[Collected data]
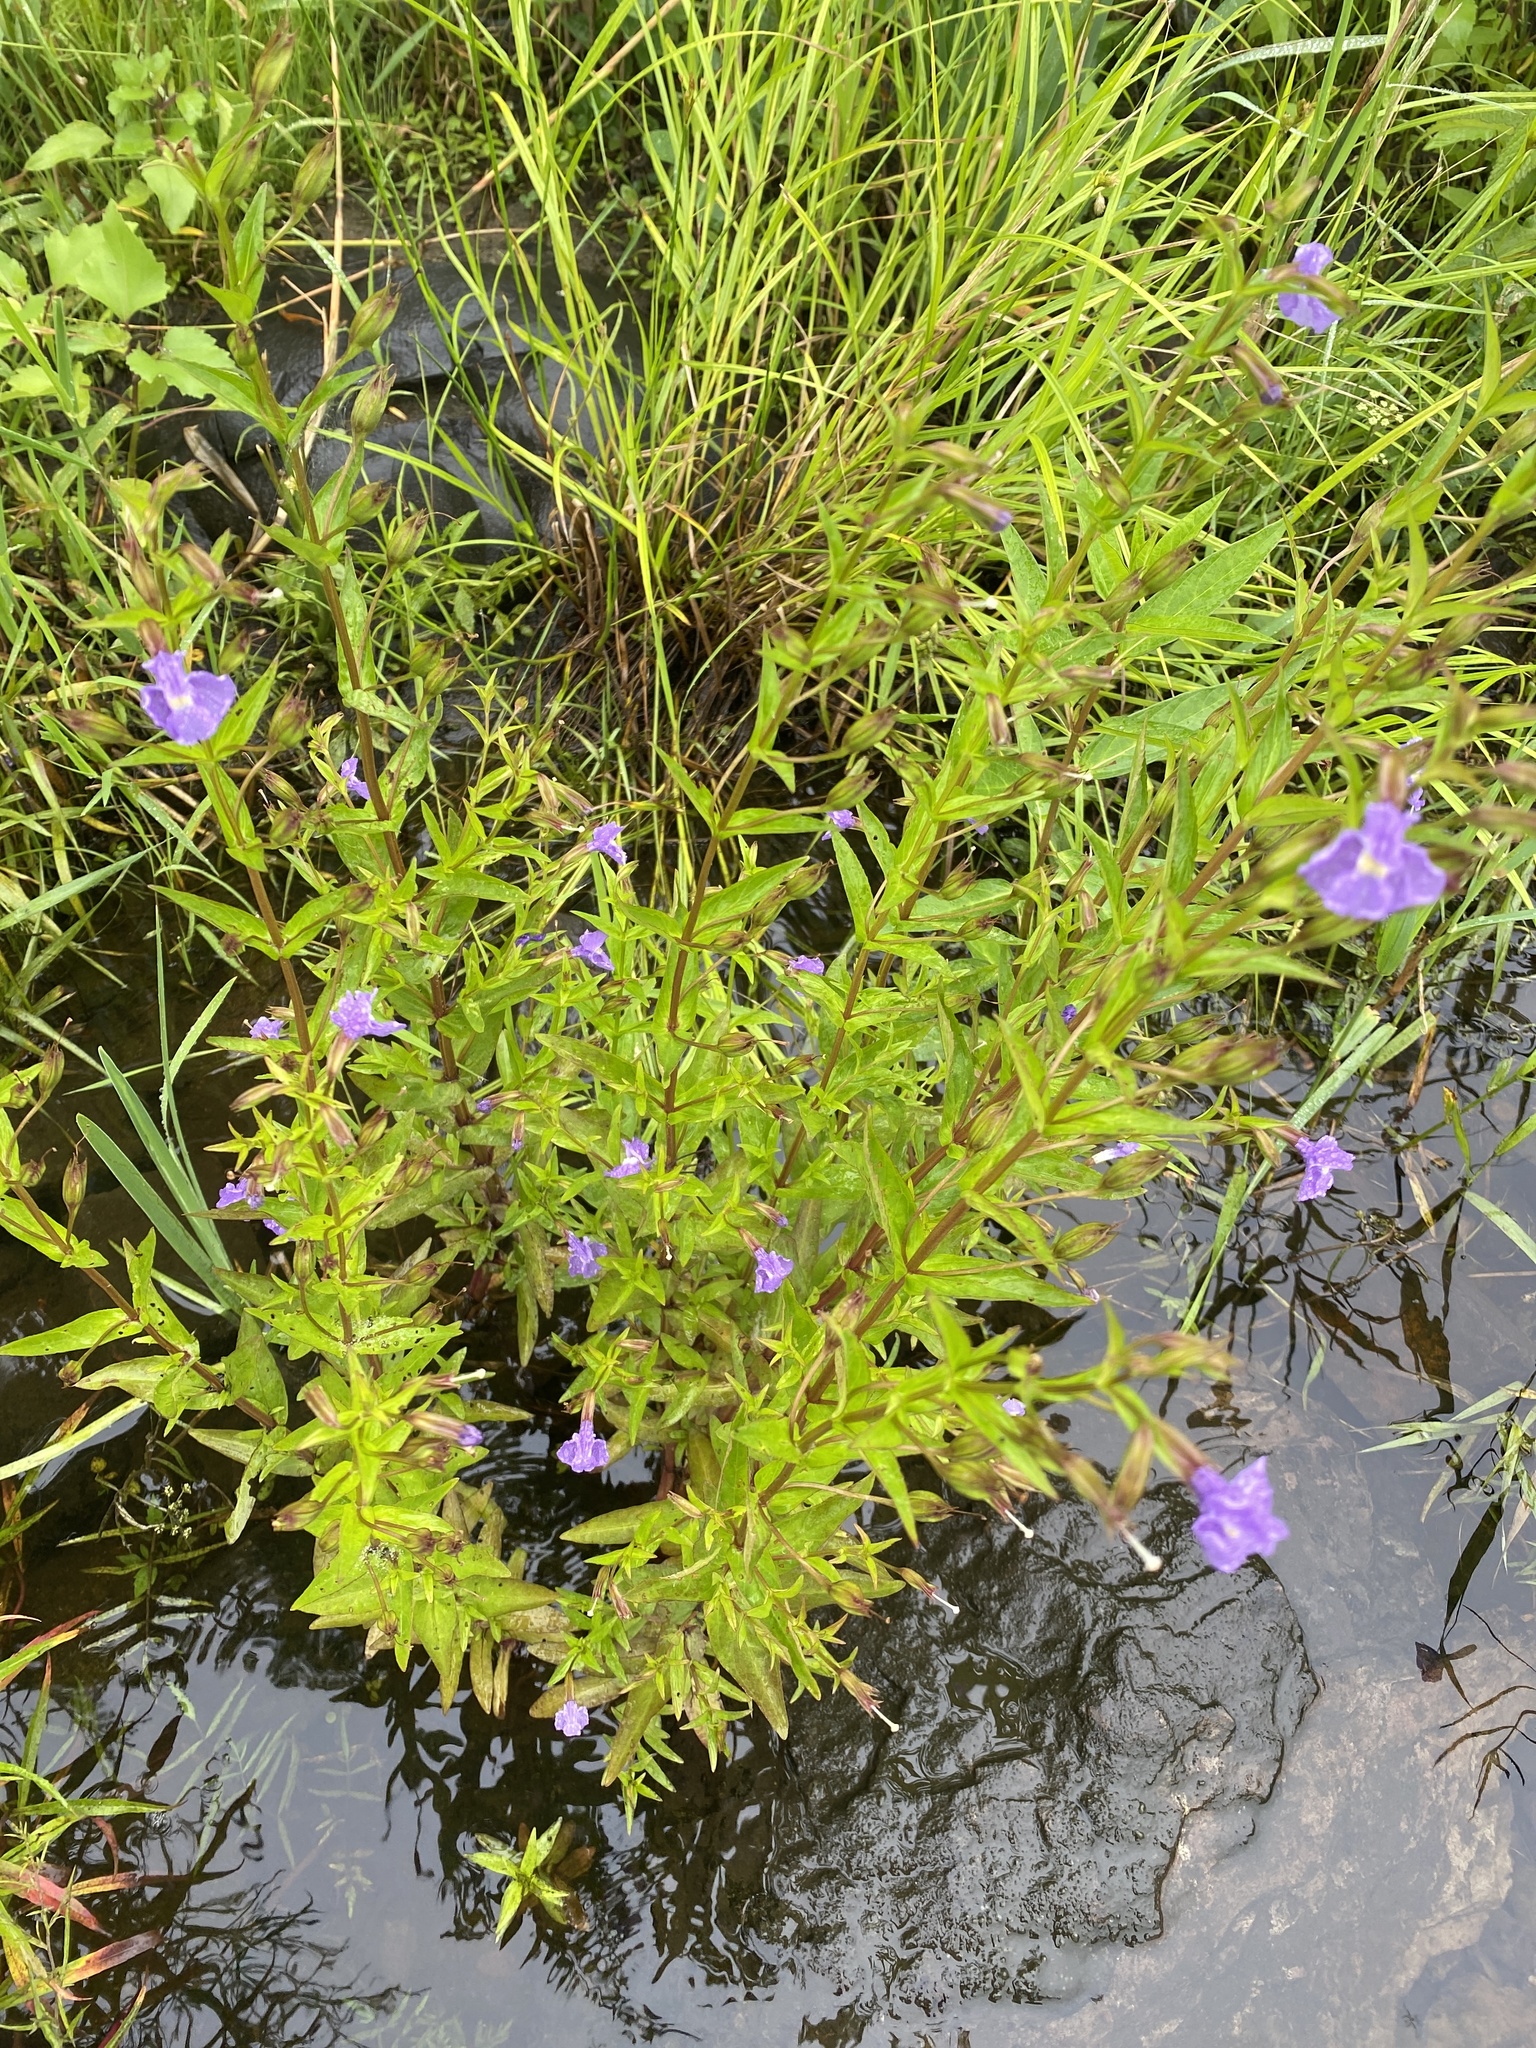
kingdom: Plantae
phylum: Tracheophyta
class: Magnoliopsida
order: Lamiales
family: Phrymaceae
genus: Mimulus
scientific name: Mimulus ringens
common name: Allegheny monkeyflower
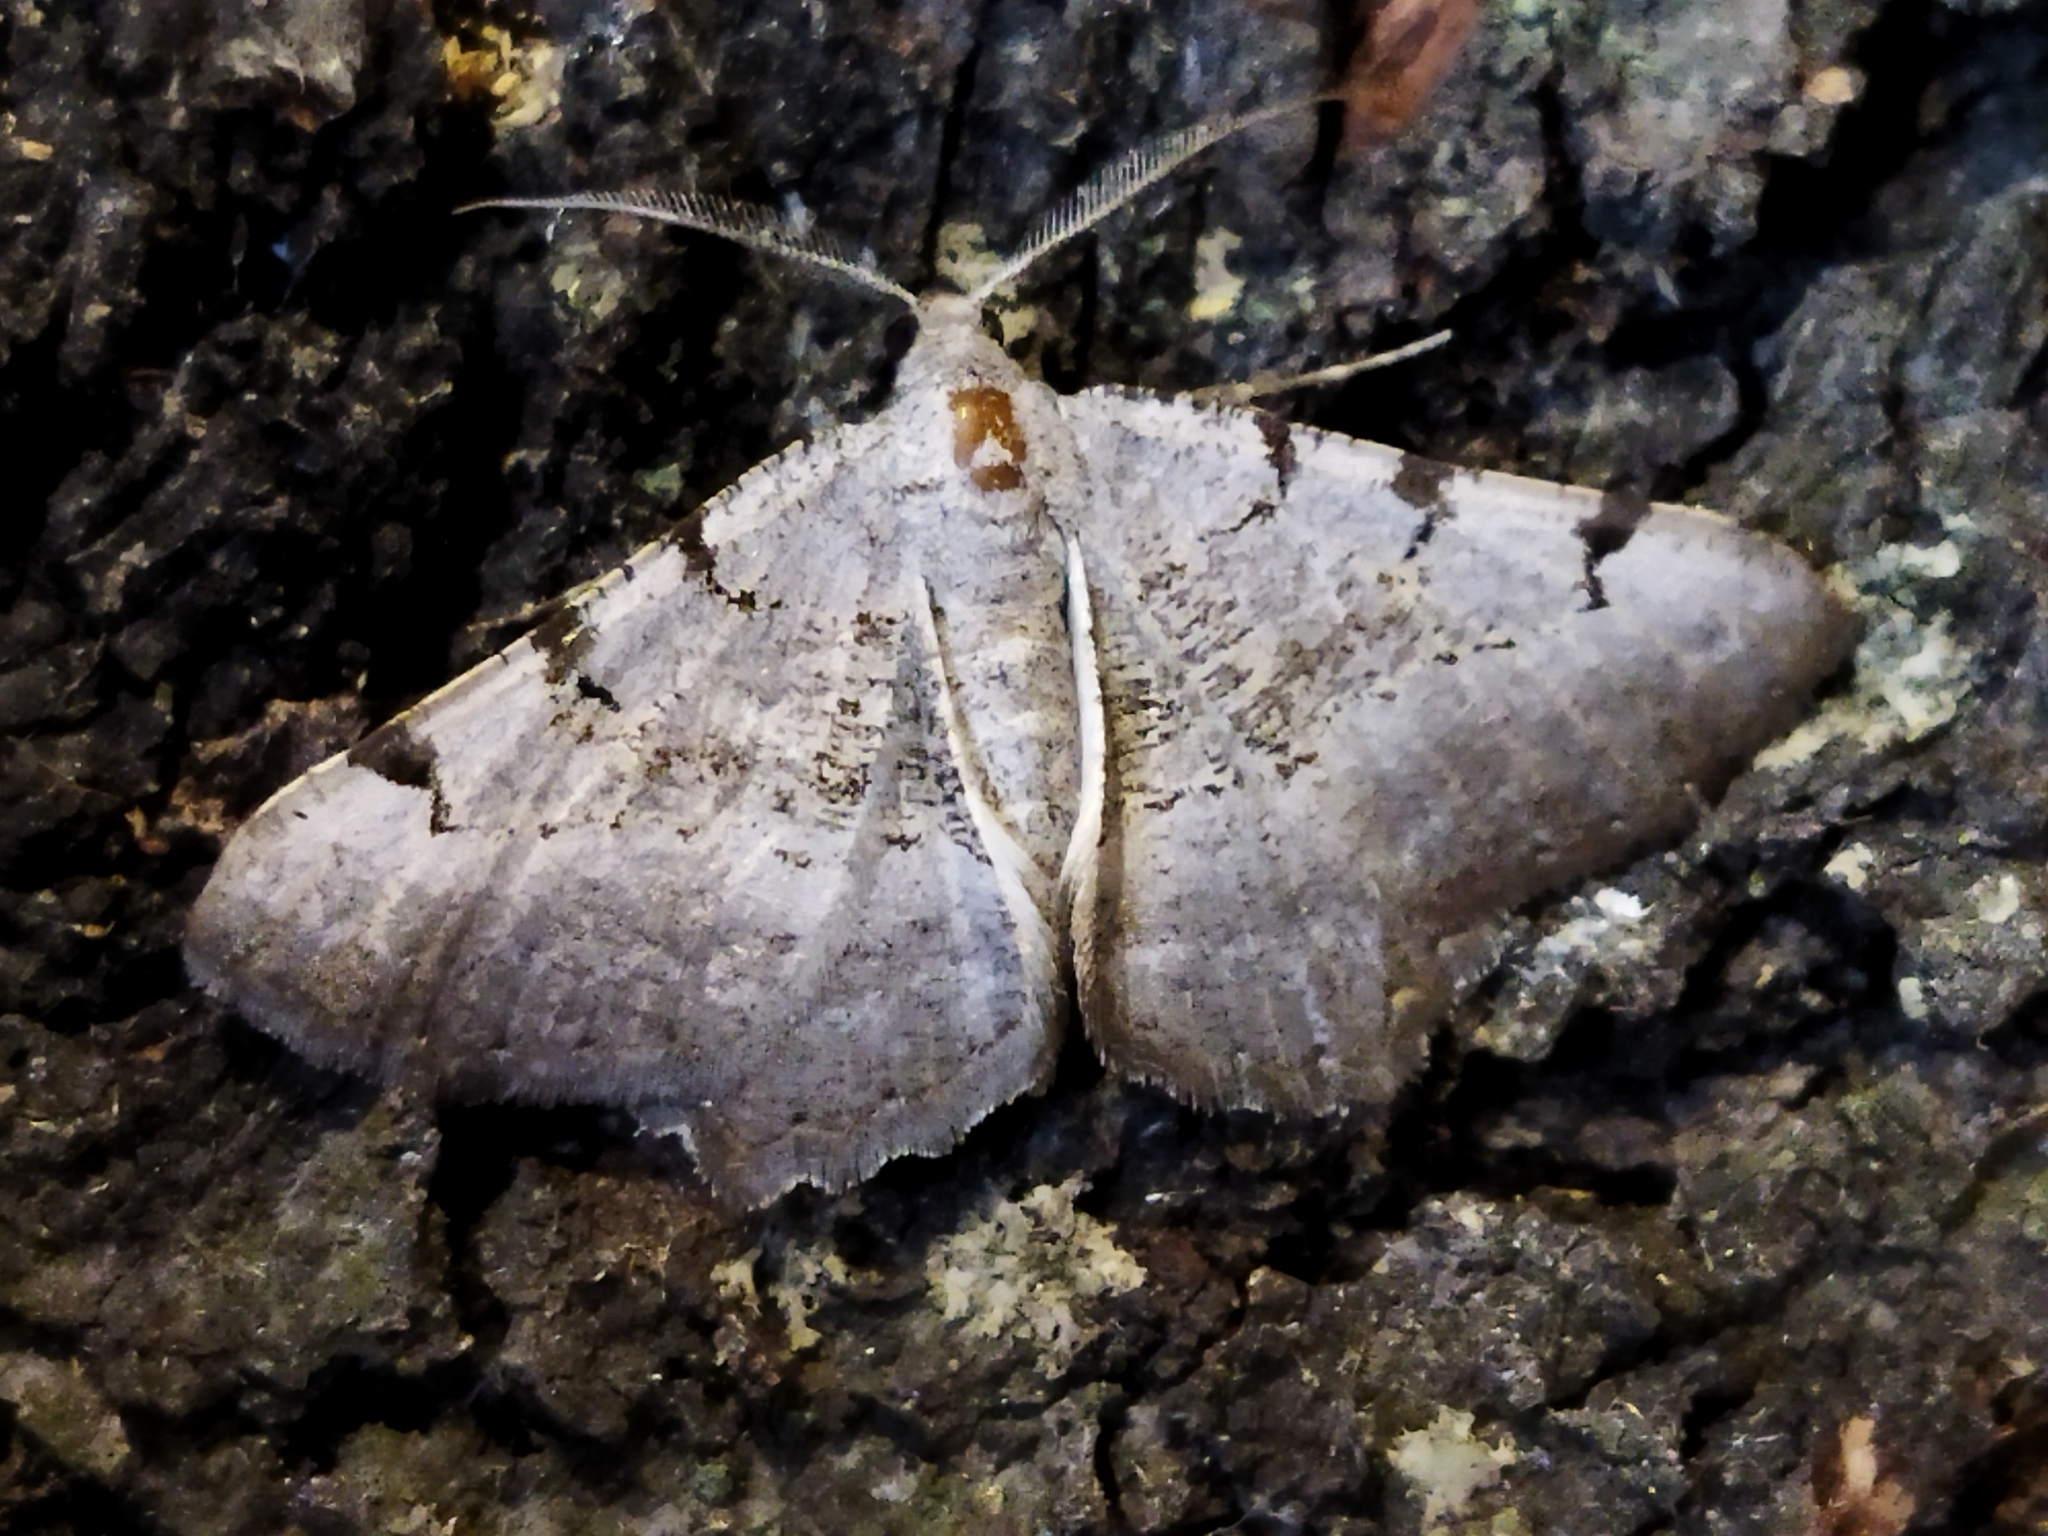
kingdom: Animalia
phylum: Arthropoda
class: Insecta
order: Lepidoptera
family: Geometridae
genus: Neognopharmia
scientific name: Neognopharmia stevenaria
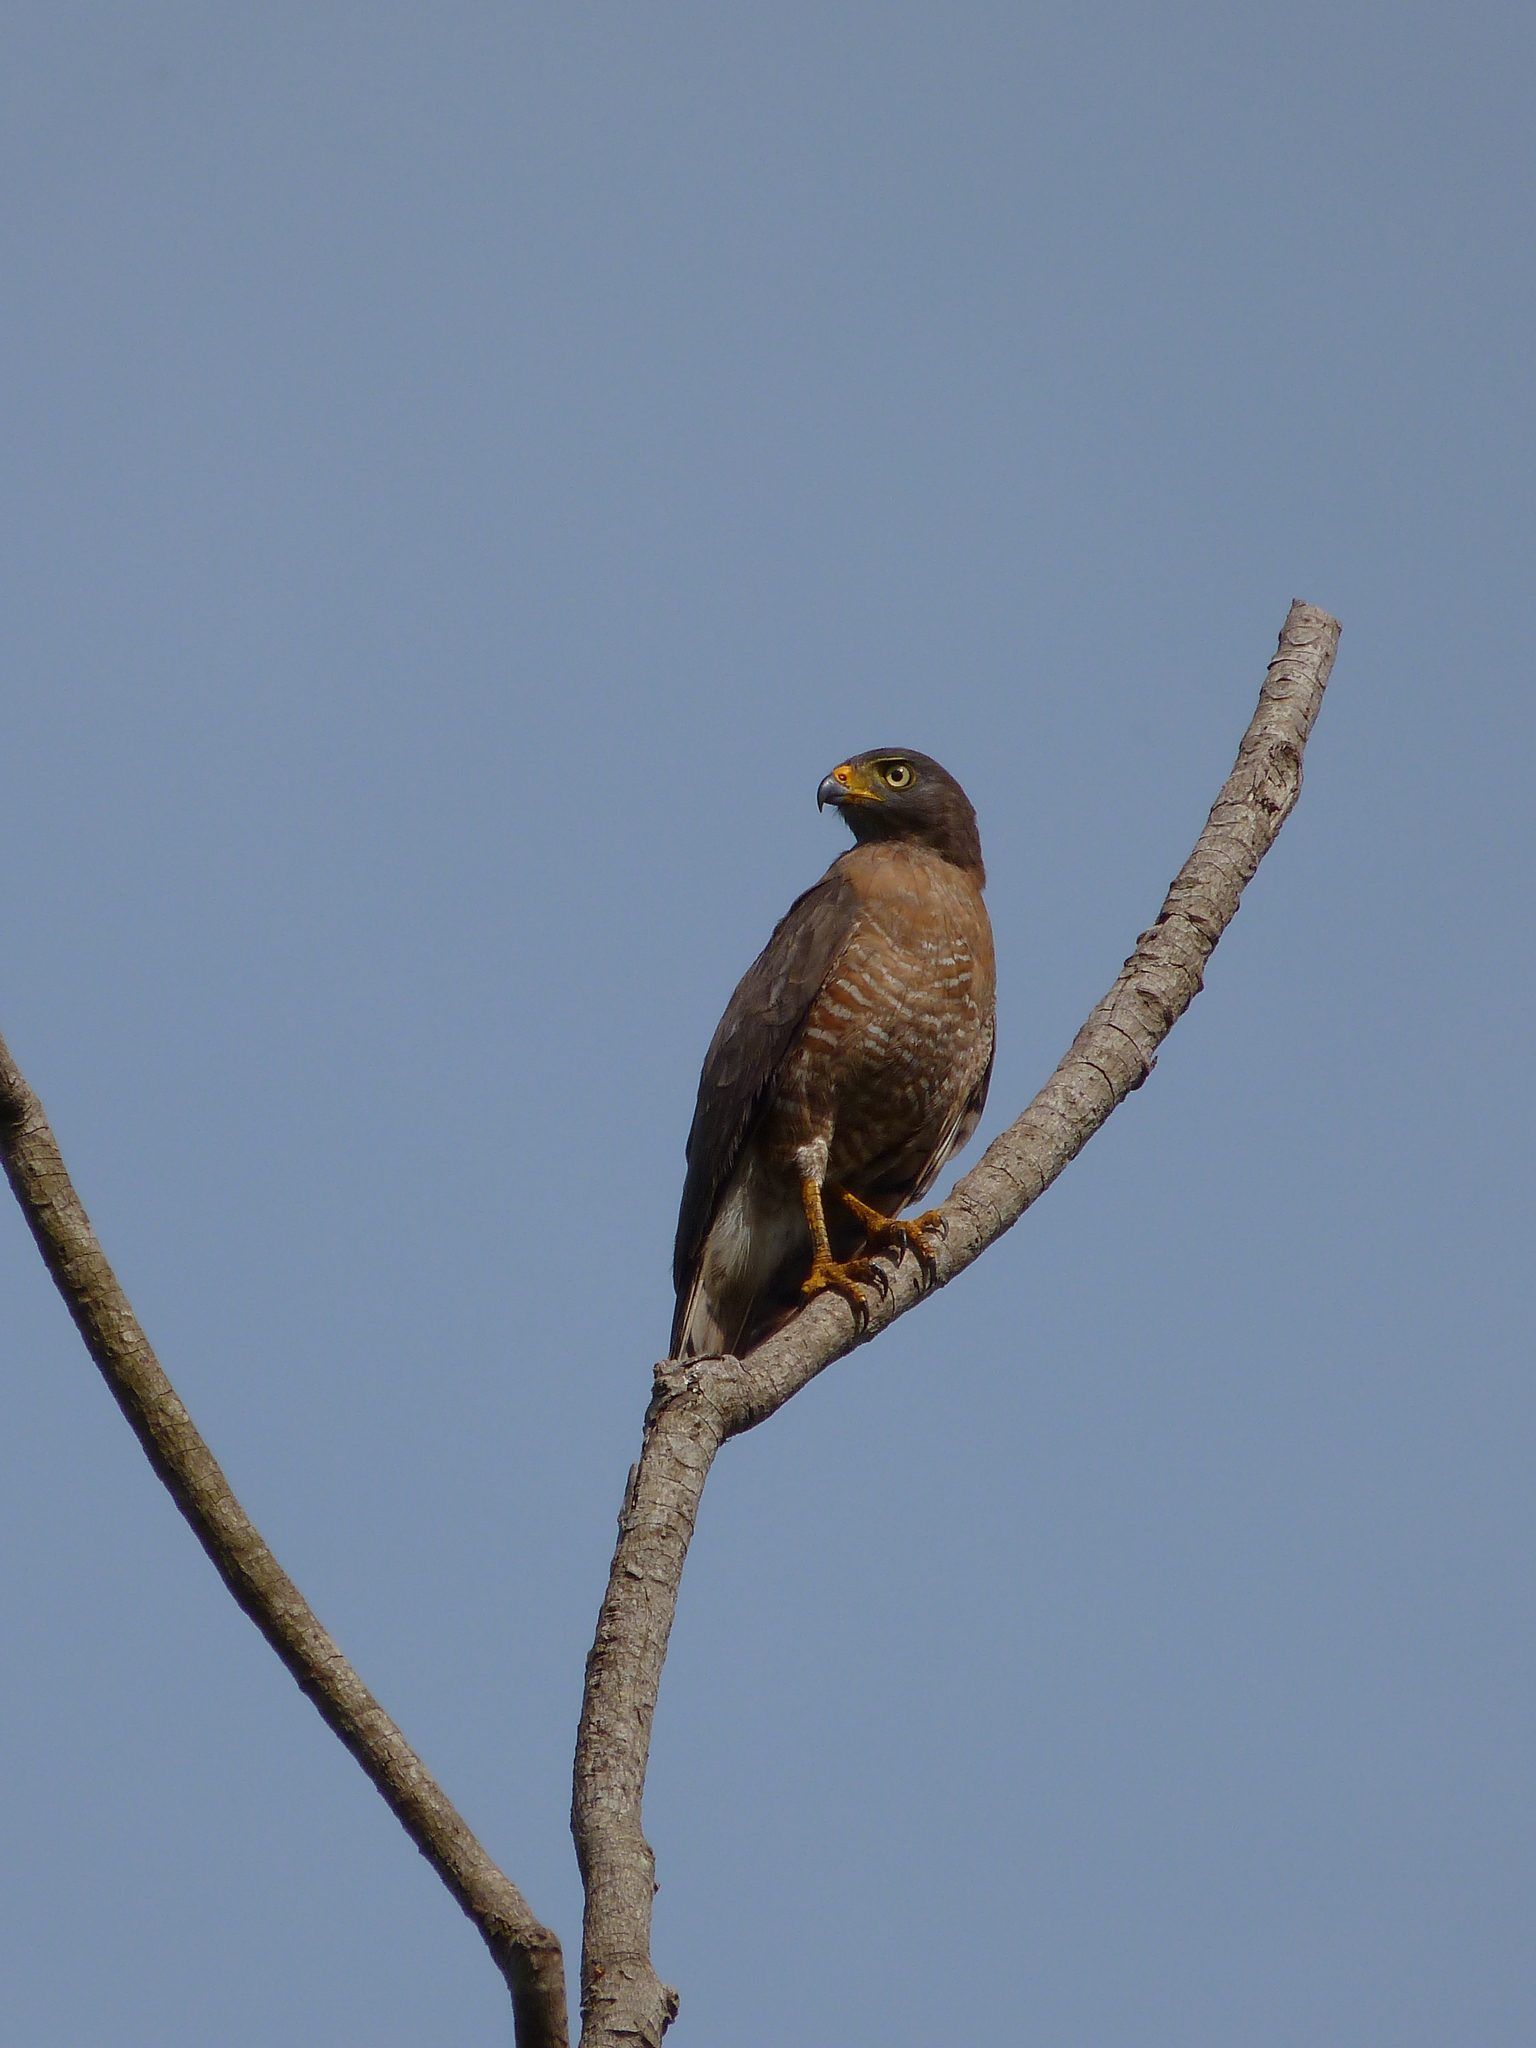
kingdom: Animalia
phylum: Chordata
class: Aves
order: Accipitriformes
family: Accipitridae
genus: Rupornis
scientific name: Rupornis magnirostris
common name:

* **What is required**:
Rewrite all of the entries with "scientific name" swapped for "binomial name" and every other word left unchanged. Omit the pictures.

* **Solution to this task**:
kingdom: Plantae
phylum: Tracheophyta
class: Magnoliopsida
order: Lamiales
family: Phrymaceae
genus: Mimulus
binomial name: Mimulus ringens
common name: Allegheny monkeyflower
kingdom: Animalia
phylum: Arthropoda
class: Insecta
order: Lepidoptera
family: Geometridae
genus: Neognopharmia
binomial name: Neognopharmia stevenaria
kingdom: Animalia
phylum: Chordata
class: Aves
order: Accipitriformes
family: Accipitridae
genus: Rupornis
binomial name: Rupornis magnirostris
common name:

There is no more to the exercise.